| REQUIRED ACTION A |
In the post on banks' excess reserves, how much does it say banks have stashed in excess reserves?
| REQUIRED ACTION B |
Continue the post on banks' excess reserves from where it stops.

━━ STUDY TEXT ━━

I missed this story on the Wall Street Journal website yesterday. Thanks to my lovely wife for pointing it out. “Overheard: Banks Shift From Treasurys to Loans” says that banks are chasing yields by starting to make loans again. Watch for interest rates to rise soon.
There’s one comment on this article by Frank Anderson: “This is scary.” I don’t know who Mr. Anderson is, but he’s absolutely correct. Banks have stashed about $2.5 trillion in excess reserves. When I last wrote about this, excess reserves were fairly stable at about 95% of total reserves.
But over the last 15 months that percentage has begun to fall slightly.
If we look at the year-over-year change in excess reserves, the pattern becomes clear. (I used year-over-year changes because the data is not seasonally adjusted.)
What’s It Mean?
What can cause excess reserves to decrease? The standard textbook answer is the Fed engaging in open market sales. But that would cause interest rates to rise (at least in principle — we’re in uncharted territory here). Although deciphering the Fed’s Table H.4.1 bears a close resemblance to reading tea leaves, it doesn’t look like the Fed has materially reduced its holdings of U.S. government securities.
That leaves us with the Wall Street Journal’s idea. Bank lending is picking up. There’s just a hint right now. But if this trend continues you can expect one (or possibly both) of these events:
- inflation will rise rapidly,
- interest rates will rise rapidly.
I’ve been writing about this for at least five years. The Fed’s attempt to rescue the economy using monetary policy alone has been a fool’s errand. Now they face a Sophie’s choice:
- The FOMC can do nothing, allowing those banks to continue to increase lending. This will increase the growth rate of M1, M2, and (eventually) lead to inflation. Right now M1 is about $3 trillion and M2 around $12 trillion. Even a relatively small value for the money supply multiplier (say 2.0), $2.5 trillion in excess reserves translates to a $5 trillion increase in M1.

━━━
━━ DATA BLOCK ━━

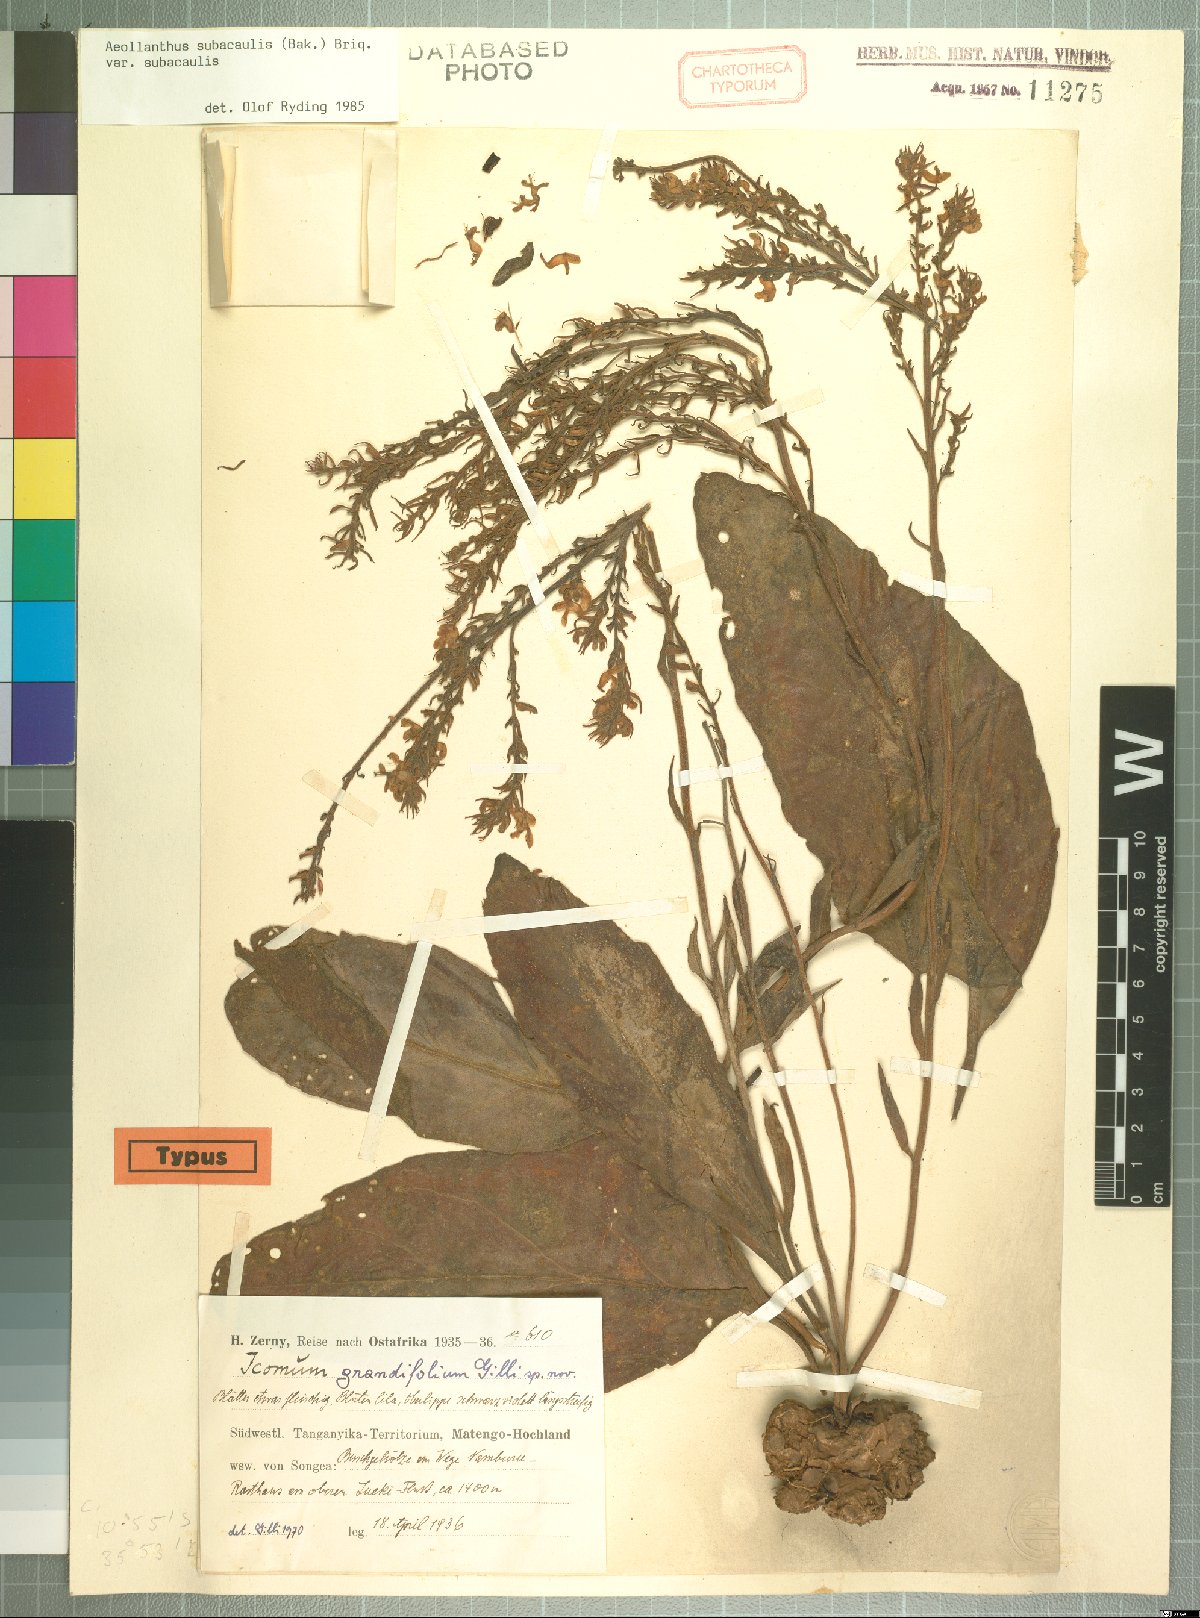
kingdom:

━━━

| EXERCISE ANSWER A |
About $2.5 trillion.

| EXERCISE ANSWER B |
- The FOMC can engage in open-market sales and take other actions to eliminate the excess reserves. The FOMC will have to act quickly. And this will cause interest rates to rise once the growth rate of M1 begins to slow. Among other effects will be a sharp increase in the Federal government budget deficit as interest payments on the $16 trillion debt begin to rise. (A 10 basis point increase in the average interest rate on the government debt will increase interest payments on the debt by a cool $16 billion. Even by government standards that’s not just spare change.
Note that either way interest rates rise. If the Fed does nothing, inflation expectations will increase nominal interest rates. If the Fed tightens, the reduced growth rate of the money supply will increase nominal (and perhaps real) interest rates.
My highly unprofessional advice: head for TIPS funds. But remember: you get what you pay for. How much did you pay for this advice?
(Disclaimer: my wife and I own shares in TIPS funds. However, this is irrelevant because (a) we are not buying or selling, therefore we don’t affect the market price; and (b) I’m pretty sure our holdings are a miniscule percentage of total TIPS securities held by the public.)
Transparency note: click here to download the usual Excel workbook.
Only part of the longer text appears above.